Ils dansent sur de la country, portent le lasso à la ceinture et arborent des sur-pantalons de cuir épais avec le légendaire chapeau à larges bords des cow-boys du grand Ouest des États-Unis. Mais ils sont en Isan, dans le nord-est thaïlandais.

Aux antipodes des grandes plaines américaines, la légende de la conquête de l'Ouest a pris racine dans ces terres plutôt pauvres du sud-est asiatique, où un festival rassemble chaque année des milliers de familles.

Il y a quarante ans, en pleine guerre du Vietnam, des troupes américaines étaient installées en Thaïlande et surveillaient la frontière avec le Laos, où une guérilla communiste prenait peu à peu le pouvoir. La force de pénétration de la culture américaine a fait le reste.

«On peut dire que ça vient de la guerre du Vietnam, mais la plupart des gens découvrent les cow-boys dans les films», explique Surasak Sitawanamas, propriétaire de l'hôtel Cow-boy City, où le festival s'est tenu au début de l'année.

Vêtu d'une veste en peau de mouton avec une fourrure sur l'épaule gauche, Surasak explique que son hôtel de 65 chambres, entièrement dédié à la culture cow-boy, est un rêve de gosse.

«J'aime les cow-boys depuis que je suis tout petit. Mes copains d'école et moi, on regardait les westerns et j'ai décidé qu'un jour, j'ouvrirais mon propre hôtel», dit-il sans oublier de citer John Wayne au panthéon de ses icônes personnelles.

Beaucoup viennent au festival pour apprécier l'ambiance et arborer un déguisement soigné. D'autres n'hésitent pas à parler de choix de vie, et défendent l'élevage de bétail comme une profession de foi.

Wilai Chomchono a choisi une chemise violette surimprimée de crânes de vache avec foulard réglementaire.
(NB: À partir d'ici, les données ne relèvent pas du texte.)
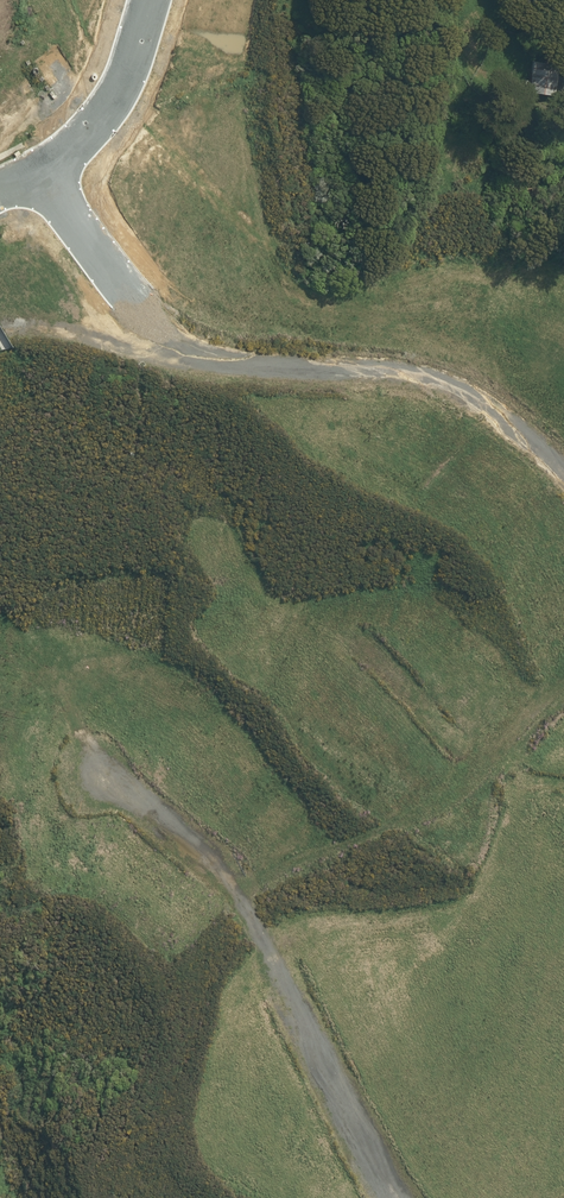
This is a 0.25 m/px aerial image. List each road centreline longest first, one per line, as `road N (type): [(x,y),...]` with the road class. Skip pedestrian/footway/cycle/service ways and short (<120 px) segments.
road 1 (residential): [(47,159),(80,235),(121,290),(171,327),(265,360),(389,366),(440,378),(516,427),(563,482)]
road 2 (unknown): [(92,773),(195,852),(315,1087),(383,1197)]
road 3 (residential): [(47,159),(96,116),(126,68),(150,0)]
Il porte pas moins de trois revolvers à la ceinture.

«J'étais l'un des premiers cow-boys de la région. J'ai vécu avec des chevaux toute ma vie, c'est pour ça que suis un cow-boy. Je m'habille tous les jours comme ça», dit-il.

La sono crache du John Denver, un chanteur américain détenteur d'une certaine tradition de la country, et qui a largement essaimé dans les karaokés d'Asie du sud-est depuis quarante ans.
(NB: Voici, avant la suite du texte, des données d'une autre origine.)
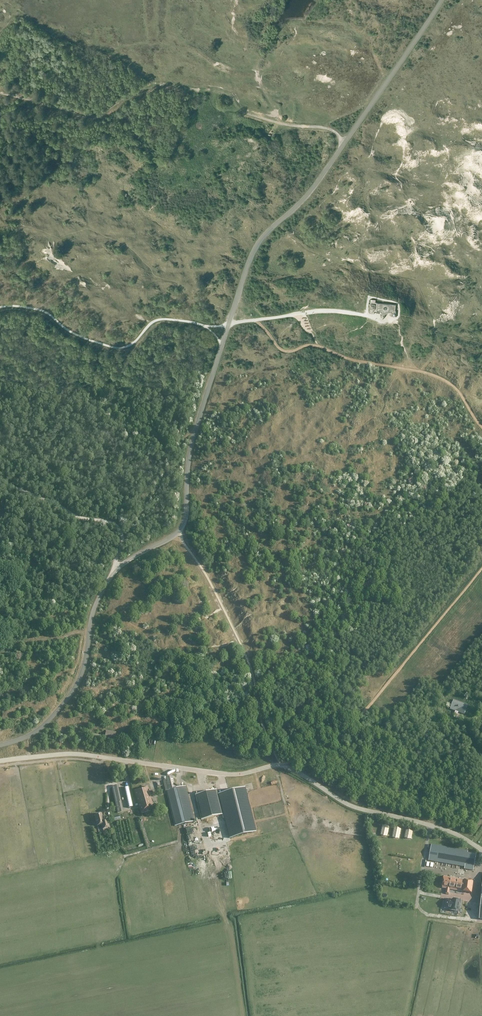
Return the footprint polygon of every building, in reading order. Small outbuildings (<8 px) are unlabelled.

Wilai regarde ses deux fils s'exercer au lasso et propose des promenades à cheval. Partout autour, on discute autour de feux de bois dans les effluves de cochon à la broche.

Seule la chaleur, l'extrême humidité et les faciès asiatiques rappellent qu'on est bien quelque part en Asie du sud-est.

À quelques kilomètres de là, de petits restaurants de rues proposent des soupes thaïlandaises solidement épicées à des clients captivés par un rodéo au texas, retransmis par une chaîne de télévision satellitaire.

«La région se prête bien aux cow-boys car nous sommes sur un plateau», explique le promoteur du festival Boonsong Singha, qui publie aussi une revue consacrée à la culture du far-west.

«La région est propice à l'élevage», ajoute-t-il. «Le chapeau protège du soleil, les bottes et le jean sont parfaits dans les champs».

Tout est permis au festival, y compris de venir déguisé en Apache ou en Comanche. Un cadre gouvernemental qui se fait appeler M. Oh arbore une splendide coiffe de chef indien, une tunique en daim et une série de colliers.

C'est la dixième fois qu'il vient au festival, où il vend quelques souvenirs. «Dès la première fois, j'ai réalisé que j'aimais vraiment ça. C'est la liberté qui m'attire. Les cow-boys et les Indiens ont une vie d'hommes libres».